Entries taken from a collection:
========

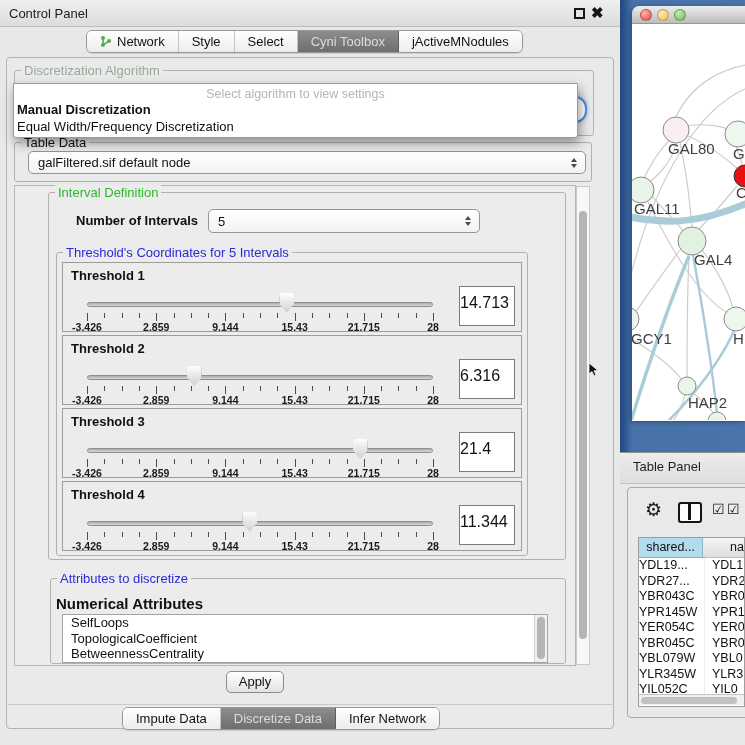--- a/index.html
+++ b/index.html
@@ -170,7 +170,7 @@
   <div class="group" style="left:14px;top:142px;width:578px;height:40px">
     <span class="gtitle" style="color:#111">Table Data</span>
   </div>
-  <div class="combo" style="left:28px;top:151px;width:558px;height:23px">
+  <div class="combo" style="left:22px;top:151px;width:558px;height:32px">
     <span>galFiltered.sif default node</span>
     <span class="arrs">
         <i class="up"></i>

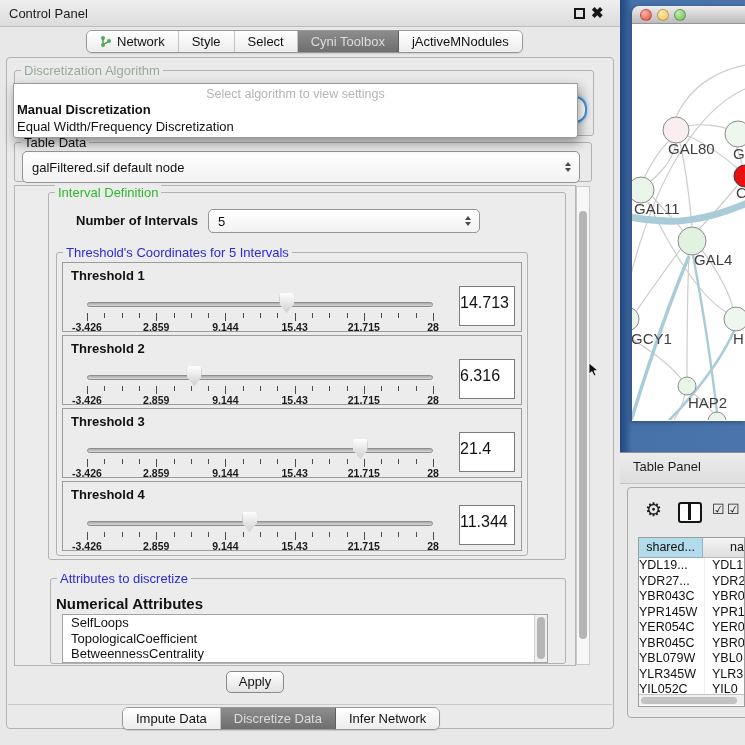--- a/index.html
+++ b/index.html
@@ -63,8 +63,8 @@
   .tick.major{height:8px}
   .tlabs{position:absolute;left:24px;top:58px;width:346px;height:10px;font-size:10.5px;font-weight:bold;color:#1a1a1a}
   .tlab{position:absolute;transform:translateX(-50%);white-space:nowrap}
-  .vbox{position:absolute;left:396px;top:23px;width:56px;height:40px;background:#fff;border:1px solid #7c7c7c;
-        font-size:16px;line-height:31px;padding-right:5px}
+  .vbox{position:absolute;left:396px;top:23px;width:56px;height:35px;background:#fff;border:1px solid #7c7c7c;
+        font-size:19px;text-align:right;line-height:31px;padding-right:5px}
 
   
   .attrlabel{position:absolute;left:56px;top:595px;font-size:15px;font-weight:bold;z-index:2}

========

Find the string "height" in the entries above. Copy each line where it occurs.

• **TASK SOLUTION**:
   <div class="group" style="left:14px;top:142px;width:578px;height:40px">
-  <div class="combo" style="left:28px;top:151px;width:558px;height:23px">
+  <div class="combo" style="left:22px;top:151px;width:558px;height:32px">
   .tick.major{height:8px}
   .tlabs{position:absolute;left:24px;top:58px;width:346px;height:10px;font-size:10.5px;font-weight:bold;color:#1a1a1a}
-  .vbox{position:absolute;left:396px;top:23px;width:56px;height:40px;background:#fff;border:1px solid #7c7c7c;
-        font-size:16px;line-height:31px;padding-right:5px}
+  .vbox{position:absolute;left:396px;top:23px;width:56px;height:35px;background:#fff;border:1px solid #7c7c7c;
+        font-size:19px;text-align:right;line-height:31px;padding-right:5px}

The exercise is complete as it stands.